本文:

★ ★ ★ ★

ここ数日は、10年に一度の寒波などと言われています。
今住んでいる札幌はそこまでレアな寒さではないようですが、マイナス10度はやっぱりこたえます。さむい。
順番に百人一首を取り上げていたら、ちょうど冬らしい歌が出てきました。
出典は「千載集」冬 四一九。
作者の権中納言定頼とは藤原定頼(ふじわらのさだより)、藤原公任の息子にあたる人です。
父親譲りの才にあふれ、歌のほか音楽や書にも長けていたと言われています。
「網代木(あじろぎ)」とは川に打つ杭のようなもの。網代木の間に木や竹を編んだものをかけて魚をとる仕組みになっていて、宇治川の冬の風物詩的な存在でした。
現代でいうと、鮎をとるための「やな」みたいな感じでしょうか。
夜の間じゅう一面に立ち込めていた川霧が、明け方から少しずつ晴れて散り散りになってくる。途切れた隙間から見えるのは、宇治川に立てられた網代木たち。
宇治に行った時に、目の前にあった風景をサラッと詠んだ。ただそれだけなのに、とても洗練されていてセンスを感じます。美しい。
静かな朝の風景と、冬の冷たい空気感が伝わってくるような歌です。
自分の心情をひたすら歌い上げる、みたいなものとはまったく別の美しさ、強さ、そして切なさがありますね。
冬の宇治には何度か行ったことがありますが、独特の風情があって素敵です。澄んだ空気の中、しんしんと底冷えがしてとっても寒い。
定頼が見た宇治の朝は、今も本質的にはあまり変わっていないのかもしれません。

★ ★ ★ ★

取り組む課題:
A - 本文の「父親譲りの才にあふれ、歌のほか音楽や書にも長けていたと言われています。」から「静かな朝の風景と、冬の冷たい空気感が伝わってくるような歌です。」までのすべてを、一字一句変えずに繰り返しなさい。
B - 本文によると、網代木を使ってどのように魚をとるのか。一〜三文で説明しなさい。

提供データ:
★ ★ ★ ★

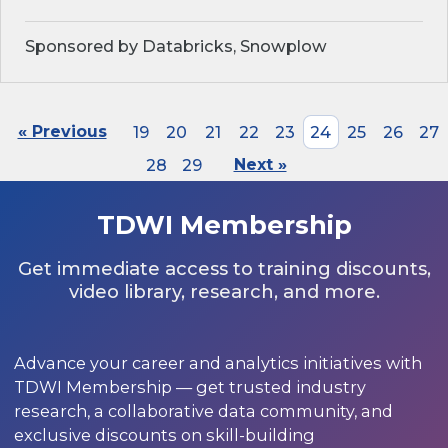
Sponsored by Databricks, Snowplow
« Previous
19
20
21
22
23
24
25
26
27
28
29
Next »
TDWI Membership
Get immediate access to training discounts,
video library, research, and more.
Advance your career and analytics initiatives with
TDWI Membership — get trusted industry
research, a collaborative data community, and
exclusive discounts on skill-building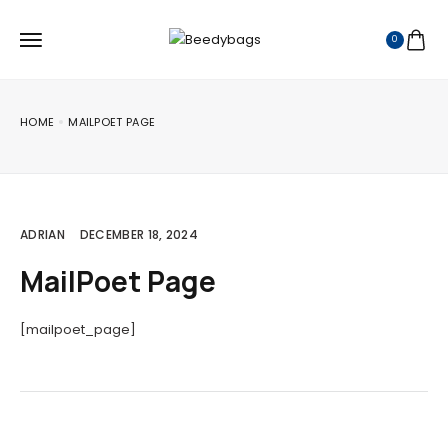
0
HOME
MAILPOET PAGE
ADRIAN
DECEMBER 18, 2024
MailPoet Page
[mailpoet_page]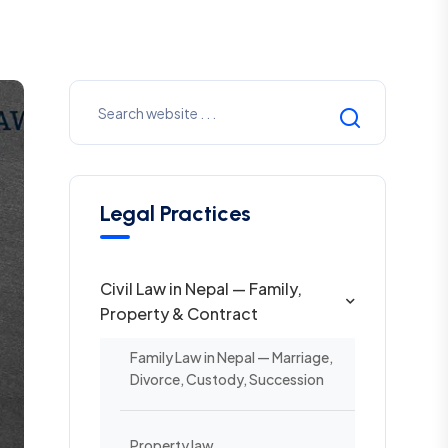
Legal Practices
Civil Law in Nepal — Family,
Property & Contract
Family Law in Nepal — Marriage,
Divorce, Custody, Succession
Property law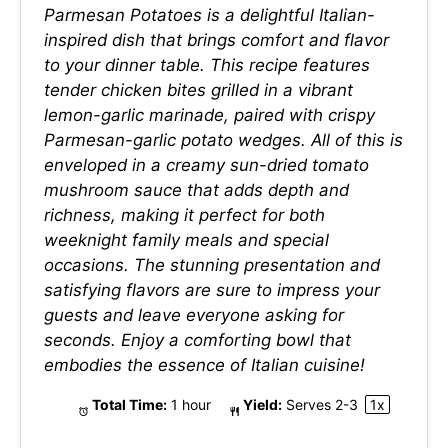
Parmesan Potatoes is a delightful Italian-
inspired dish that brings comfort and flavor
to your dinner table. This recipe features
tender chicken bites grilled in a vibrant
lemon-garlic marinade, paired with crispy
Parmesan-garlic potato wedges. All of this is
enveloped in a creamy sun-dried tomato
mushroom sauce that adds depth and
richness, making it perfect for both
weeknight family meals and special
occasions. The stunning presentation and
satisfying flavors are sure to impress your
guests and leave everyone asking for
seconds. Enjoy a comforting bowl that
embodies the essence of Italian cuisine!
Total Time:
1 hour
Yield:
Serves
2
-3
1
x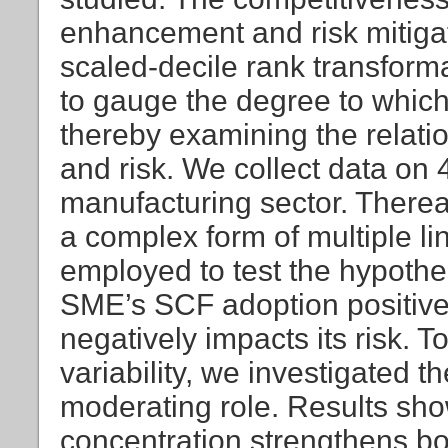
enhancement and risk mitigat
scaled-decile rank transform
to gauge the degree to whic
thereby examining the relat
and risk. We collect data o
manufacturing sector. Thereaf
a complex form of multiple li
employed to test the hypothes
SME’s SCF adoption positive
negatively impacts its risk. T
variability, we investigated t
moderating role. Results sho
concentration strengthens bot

★ ★ ★ ★

解答:
A -
父親譲りの才にあふれ、歌のほか音楽や書にも長けていたと言われています。
「網代木(あじろぎ)」とは川に打つ杭のようなもの。網代木の間に木や竹を編んだものをかけて魚をとる仕組みになっていて、宇治川の冬の風物詩的な存在でした。
現代でいうと、鮎をとるための「やな」みたいな感じでしょうか。
夜の間じゅう一面に立ち込めていた川霧が、明け方から少しずつ晴れて散り散りになってくる。途切れた隙間から見えるのは、宇治川に立てられた網代木たち。
宇治に行った時に、目の前にあった風景をサラッと詠んだ。ただそれだけなのに、とても洗練されていてセンスを感じます。美しい。
静かな朝の風景と、冬の冷たい空気感が伝わってくるような歌です。

B - 川に打った杭のような網代木の間に、木や竹を編んだものをかけて魚をとる。